Projects using PATH Biobank
Since 2008, PATH has supported more than 20 scientific projects, providing samples (tissue and/or serum) as well as the corresponding pseudonymized data. Some of these projects exclusively use datasets provided by PATH Biobank. Below, we present recent research projects and the scientific partners who implemented them. Former projects are listed as well.
A list of publications, lectures, poster presentations and additional scientific output having been developed using PATH Biobank’s samples, can be downloaded here: research projects - publications.
Scientific partner: Prof. Bernd Bodenmiller, Johanna Wagner, Sandra Tietscher – Department of Quantitative Biomedicine, University of Zurich
Prof. Bodenmiller's research group at the Department of Quantitative Biomedicine at the University of Zurich has been working with samples from the PATH Biobank since 2013. The working title for the first cooperation was: "Analyzing human breast tumor heterogeneity and macrophage infiltrates and their relevance for patient outcomes by mass cytometry".
For these investigations, the so-called mass cytometry technique is used, which Prof. Bodenmiller co-developed as a postdoctoral fellow at Stanford University and has since successfully developed further. This method is similar to flow cytometry. Individual cells are labelled with antibodies and analysed. The special feature is that up to 100 "characteristics" (so-called biomarkers) of a single cell can be investigated simultaneously. This is enabled by the use of metal isotope-coupled antibodies.

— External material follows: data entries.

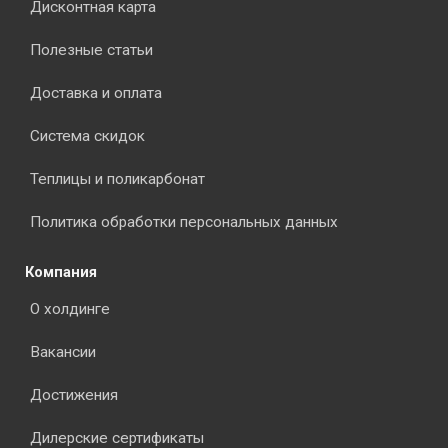
Дисконтная карта
Полезные статьи
Доставка и оплата
Система скидок
Теплицы и поликарбонат
Политика обработки персональных данных
Компания
О холдинге
Вакансии
Достижения
Дилерские сертификаты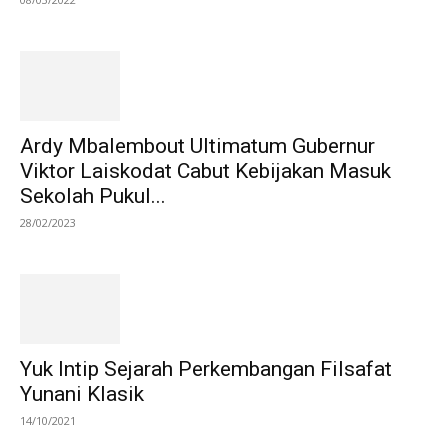
Ardy Mbalembout Ultimatum Gubernur
Viktor Laiskodat Cabut Kebijakan Masuk
Sekolah Pukul...
28/02/2023
Yuk Intip Sejarah Perkembangan Filsafat
Yunani Klasik
14/10/2021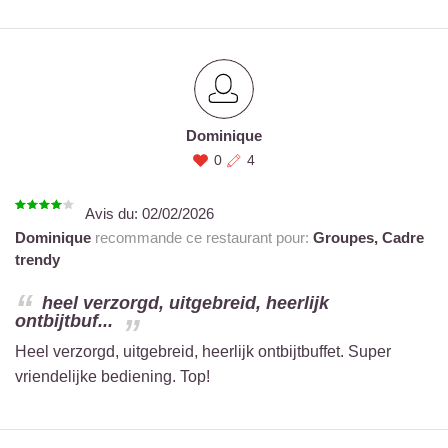
Dominique
0
4
Avis du:
02/02/2026
Dominique
recommande ce restaurant pour:
Groupes,
Cadre
trendy
heel verzorgd, uitgebreid, heerlijk
ontbijtbuf...
Heel verzorgd, uitgebreid, heerlijk ontbijtbuffet. Super
vriendelijke bediening. Top!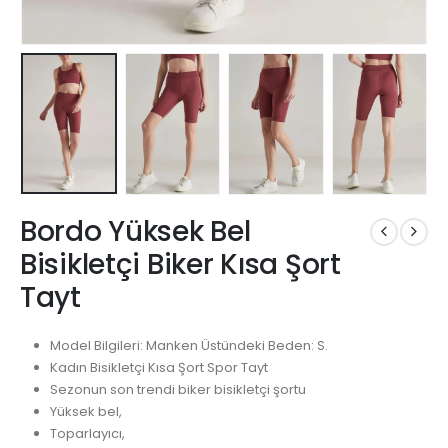
Bordo Yüksek Bel
Bisikletçi Biker Kısa Şort
Tayt
Model Bilgileri: Manken Üstündeki Beden: S.
Kadın Bisikletçi Kısa Şort Spor Tayt
Sezonun son trendi biker bisikletçi şortu
Yüksek bel,
Toparlayıcı,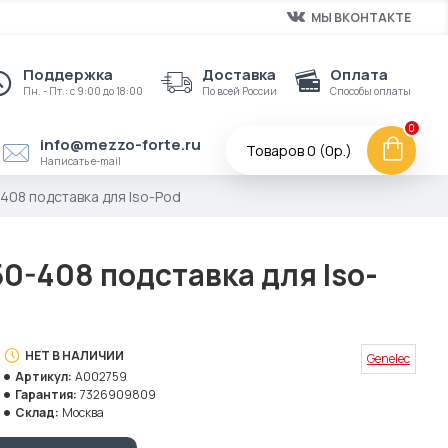
МЫ ВКОНТАКТЕ
Поддержка
Доставка
Оплата
Пн. - Пт.: с 9:00 до 18:00
По всей России
Способы оплаты
0
info@mezzo-forte.ru
Товаров 0 (0р.)
Написать e-mail
408 подставка для Iso-Pod
0-408 подставка для Iso-
НЕТ В НАЛИЧИИ
Genelec
Артикул:
A002759
Гарантия:
7326909809
Склад:
Москва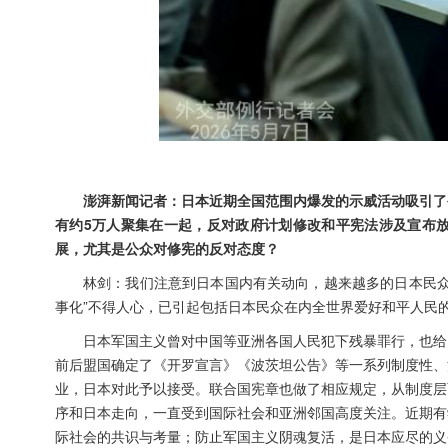
澎湃新闻记者：日本近期全国范围内爆发的示威活动吸引了
有约5万人聚集在一起，反对政府计划修改和平宪法涉及宣布
展，尤其是公众对修宪的反对态度？
林剑：我们注意到日本国内有关动向，越来越多的日本民众
事化”不得人心，已引起包括日本民众在内全世界爱好和平人民
日本军国主义曾对中国等亚洲各国人民犯下残暴罪行，也给
前后盟国确定了《开罗宣言》《波茨坦公告》等一系列制度性、
业，日本对此予以接受。联合国宪章也做了相应规定，从制度层
序和日本走向，一直受到国际社会和亚洲邻国高度关注。近期有
际社会的共识与考量；防止军国主义阴魂复活，是日本应尽的义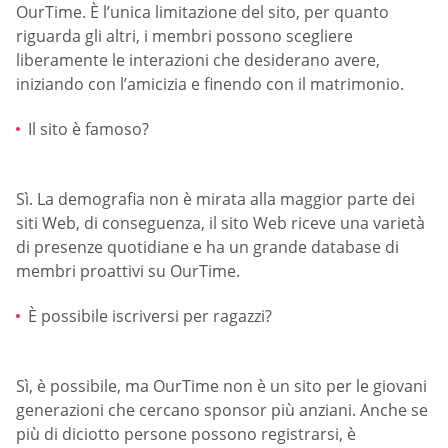
OurTime. È l’unica limitazione del sito, per quanto
riguarda gli altri, i membri possono scegliere
liberamente le interazioni che desiderano avere,
iniziando con l’amicizia e finendo con il matrimonio.
Il sito è famoso?
Sì. La demografia non è mirata alla maggior parte dei
siti Web, di conseguenza, il sito Web riceve una varietà
di presenze quotidiane e ha un grande database di
membri proattivi su OurTime.
È possibile iscriversi per ragazzi?
Sì, è possibile, ma OurTime non è un sito per le giovani
generazioni che cercano sponsor più anziani. Anche se
più di diciotto persone possono registrarsi, è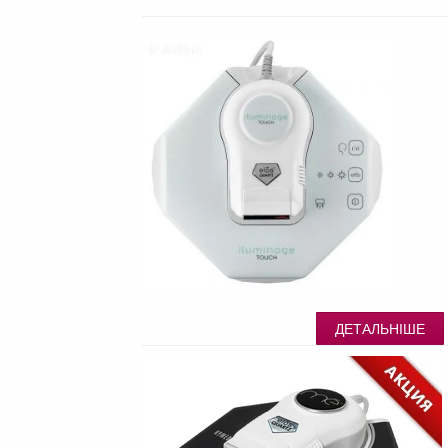
ДЕТАЛЬНІШЕ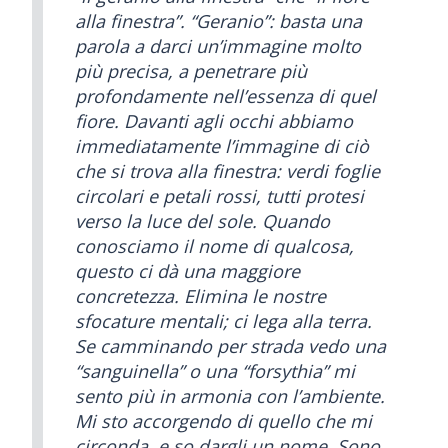
alla finestra”. “Geranio”: basta una
parola a darci un’immagine molto
più precisa, a penetrare più
profondamente nell’essenza di quel
fiore. Davanti agli occhi abbiamo
immediatamente l’immagine di ciò
che si trova alla finestra: verdi foglie
circolari e petali rossi, tutti protesi
verso la luce del sole. Quando
conosciamo il nome di qualcosa,
questo ci dà una maggiore
concretezza. Elimina le nostre
sfocature mentali; ci lega alla terra.
Se camminando per strada vedo una
“sanguinella” o una “forsythia” mi
sento più in armonia con l’ambiente.
Mi sto accorgendo di quello che mi
circonda, e so dargli un nome. Sono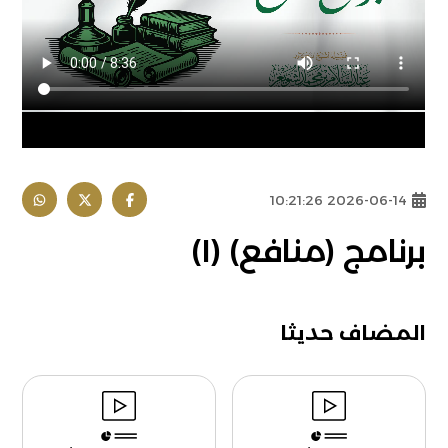
2026-06-14 10:21:26
برنامج (منافع) (١)
المضاف حديثا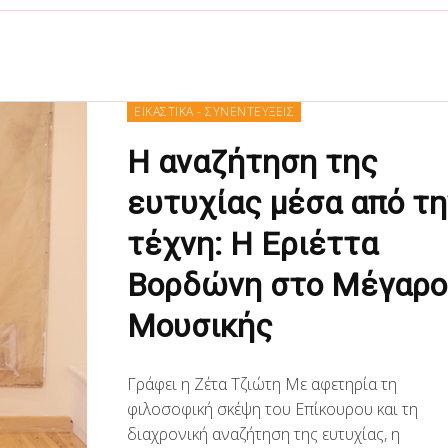
ΕΙΚΑΣΤΙΚΑ - ΣΥΝΕΝΤΕΥΞΕΙΣ
Η αναζήτηση της
ευτυχίας μέσα από τη
τέχνη: Η Εριέττα
Βορδώνη στο Μέγαρο
Μουσικής
Γράφει η Ζέτα Τζιώτη Με αφετηρία τη
φιλοσοφική σκέψη του Επίκουρου και τη
διαχρονική αναζήτηση της ευτυχίας, η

The investigations have already resulted in a scientific publication in the journal Cell, which bears the title: „A Single-Cell Atlas of the Tumor and Immune Ecosystem of Human Breast Cancer“.

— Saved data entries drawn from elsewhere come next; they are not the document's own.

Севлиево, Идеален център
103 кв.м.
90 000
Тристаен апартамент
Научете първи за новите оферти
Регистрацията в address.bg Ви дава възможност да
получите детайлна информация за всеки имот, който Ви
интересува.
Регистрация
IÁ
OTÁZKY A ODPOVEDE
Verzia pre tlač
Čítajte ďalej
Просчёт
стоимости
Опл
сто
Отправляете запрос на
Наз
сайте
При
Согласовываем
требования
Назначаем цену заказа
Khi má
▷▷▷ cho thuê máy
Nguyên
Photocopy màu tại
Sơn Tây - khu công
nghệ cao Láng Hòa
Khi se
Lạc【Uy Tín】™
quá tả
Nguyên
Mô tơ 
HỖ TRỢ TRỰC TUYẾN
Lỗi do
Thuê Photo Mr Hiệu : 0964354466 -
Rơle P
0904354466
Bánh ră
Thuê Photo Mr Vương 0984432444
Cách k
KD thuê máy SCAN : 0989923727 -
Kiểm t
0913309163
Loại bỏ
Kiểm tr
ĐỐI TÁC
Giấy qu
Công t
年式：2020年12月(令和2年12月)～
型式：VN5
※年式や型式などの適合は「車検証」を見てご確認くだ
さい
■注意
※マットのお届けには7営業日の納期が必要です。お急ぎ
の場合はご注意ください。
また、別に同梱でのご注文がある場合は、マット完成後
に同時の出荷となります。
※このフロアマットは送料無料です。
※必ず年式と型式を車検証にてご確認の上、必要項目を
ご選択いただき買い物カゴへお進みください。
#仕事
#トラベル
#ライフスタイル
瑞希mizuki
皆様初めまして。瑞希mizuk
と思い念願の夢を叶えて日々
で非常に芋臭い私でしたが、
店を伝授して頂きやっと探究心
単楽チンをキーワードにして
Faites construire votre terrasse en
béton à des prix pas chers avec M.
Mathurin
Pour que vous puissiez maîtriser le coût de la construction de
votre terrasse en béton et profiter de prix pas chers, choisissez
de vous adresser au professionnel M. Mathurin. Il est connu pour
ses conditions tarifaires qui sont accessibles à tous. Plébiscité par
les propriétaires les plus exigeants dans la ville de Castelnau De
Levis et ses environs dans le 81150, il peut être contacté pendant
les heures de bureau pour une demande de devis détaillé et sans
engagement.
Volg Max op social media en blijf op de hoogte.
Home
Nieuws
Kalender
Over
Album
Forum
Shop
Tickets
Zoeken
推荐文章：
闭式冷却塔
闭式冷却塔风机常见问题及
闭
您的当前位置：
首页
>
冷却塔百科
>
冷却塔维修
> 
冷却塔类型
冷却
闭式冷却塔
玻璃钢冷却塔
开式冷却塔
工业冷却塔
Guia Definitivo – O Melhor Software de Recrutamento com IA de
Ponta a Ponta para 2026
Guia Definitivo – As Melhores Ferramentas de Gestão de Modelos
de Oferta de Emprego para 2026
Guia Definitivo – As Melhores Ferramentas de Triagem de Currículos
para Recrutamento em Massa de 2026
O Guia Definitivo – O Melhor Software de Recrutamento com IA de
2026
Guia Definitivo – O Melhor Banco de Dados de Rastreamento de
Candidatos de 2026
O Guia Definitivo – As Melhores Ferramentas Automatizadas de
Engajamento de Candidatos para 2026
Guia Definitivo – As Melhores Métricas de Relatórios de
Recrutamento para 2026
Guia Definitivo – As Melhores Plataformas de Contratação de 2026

Scientific partner: Dr. Michael Oed and Dr. Mark Laible - BioNTech AG
In 2016 the mRNA expression of ESR1/ER, PGR/PR, ERBB2/HER2 and MKI67/Ki67 was investigated using RT-qPCR on so-called "curls" of 322 FFPE samples. Including the detailed follow-up data a Kaplan Meier analysis could be carried out. It was shown that after a median follow-up time of 7.8 years, the women from the group with "Luminal A-like" tumors reported significantly more distant metastasis-free survival compared to the women whose tumors were grouped differently, these were predominantly "Luminal B-like" tumors.
In summary, it could be shown that women whose disease was classified as "Luminal A-like" by RT-qPCR suffered much less distant metastasis in the 10-year period after diagnosis.